Joyce sent the final manuscript of my book – Forgetting the Former Things: Brain Injury’s Invitation to Vulnerability and Faith to Wipf and Stock publishers on June 1. At first, she was going to edit my work but as the days progressed, it became clear my brain injury challenges made this impossible.
I needed her organizational, integration and her concentration skills – all which are challenges for me. I wanted the book to be theological, not just biographical which meant I had to integrate theology into my story. She did this for me or I wouldn’t have been able to write it. I understood the integration but I was unable to do it alone. So the authorship is “Tamara Puffer with Joyce Hollyday.”
The reality that I could not write the book alone didn’t really hit me until she sent it off to the publisher. My mind flooded with thoughts such as, “I can’t even write a book by myself!” and “Other brain injury survivors have written books alone! What is wrong with me?”
My thoughts got darker and darker as they tend to do. I was falling off a cliff – which is how I describe my depression. I didn’t know how to stop falling and I ended up in darkness.
Last week my husband Michael and I went to Myrtle Beach. I asked him to go alone but he refused. I didn’t want to go but I forced myself because the beach is his healing place.
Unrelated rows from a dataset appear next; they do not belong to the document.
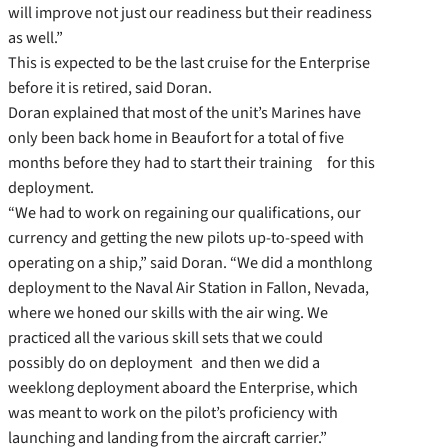
will improve not just our readiness but their readiness
as well.”
This is expected to be the last cruise for the Enterprise
before it is retired, said Doran.
Doran explained that most of the unit’s Marines have
only been back home in Beaufort for a total of five
months before they had to start their training for this
deployment.
“We had to work on regaining our qualifications, our
currency and getting the new pilots up-to-speed with
operating on a ship,” said Doran. “We did a monthlong
deployment to the Naval Air Station in Fallon, Nevada,
where we honed our skills with the air wing. We
practiced all the various skill sets that we could
possibly do on deployment and then we did a
weeklong deployment aboard the Enterprise, which
was meant to work on the pilot’s proficiency with
launching and landing from the aircraft carrier.”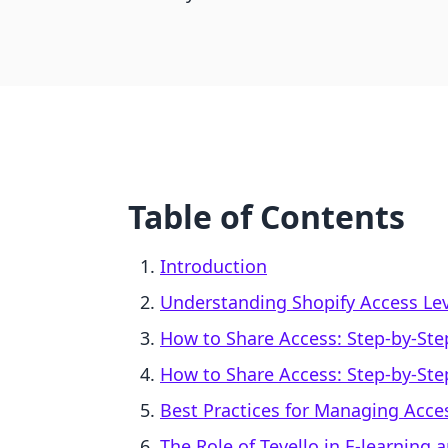
Table of Contents
Introduction
Understanding Shopify Access Leve
How to Share Access: Step-by-Ste
How to Share Access: Step-by-Ste
Best Practices for Managing Acce
The Role of Tevello in E-learning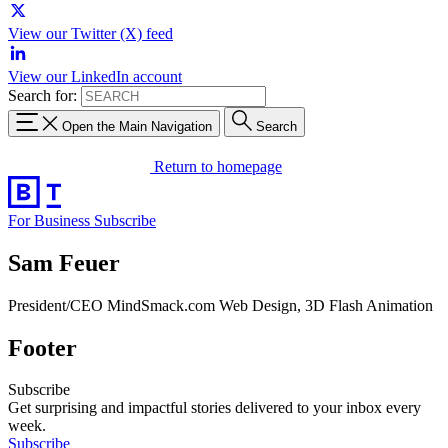
View our Twitter (X) feed
View our LinkedIn account
Search for:
Open the Main Navigation
Search
Return to homepage
For Business
Subscribe
Sam Feuer
President/CEO MindSmack.com Web Design, 3D Flash Animation
Footer
Subscribe
Get surprising and impactful stories delivered to your inbox every
week.
Subscribe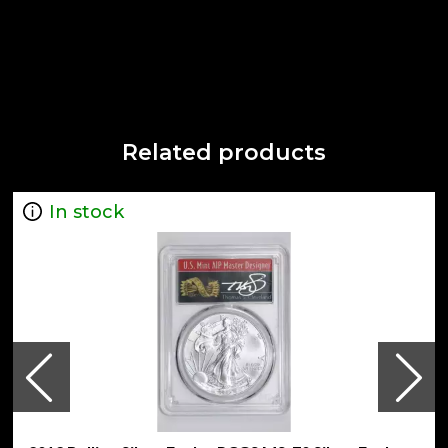
Related products
In stock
I told him I would try my best not to bring him down but I couldn’t guarantee it.
The first couple of days I tried really hard to engage but it was difficult. I had trouble sleeping the first couple of nights and one day we went on a bit of a wild goose chase trying to find a certain park. When I couldn’t sleep I sat outside on the balcony overlooking the beach.
It was then that I remembered the sermon Joyce and I preached at Circle of Mercy several months ago. I spoke about needing Joyce’s help but that was okay. I said something like, All of us need help. I can be a minister of vulnerability now. This frees up others to be vulnerable as well.
The last couple of days there were totally different because I remembered what my call is now: Minister of Vulnerability.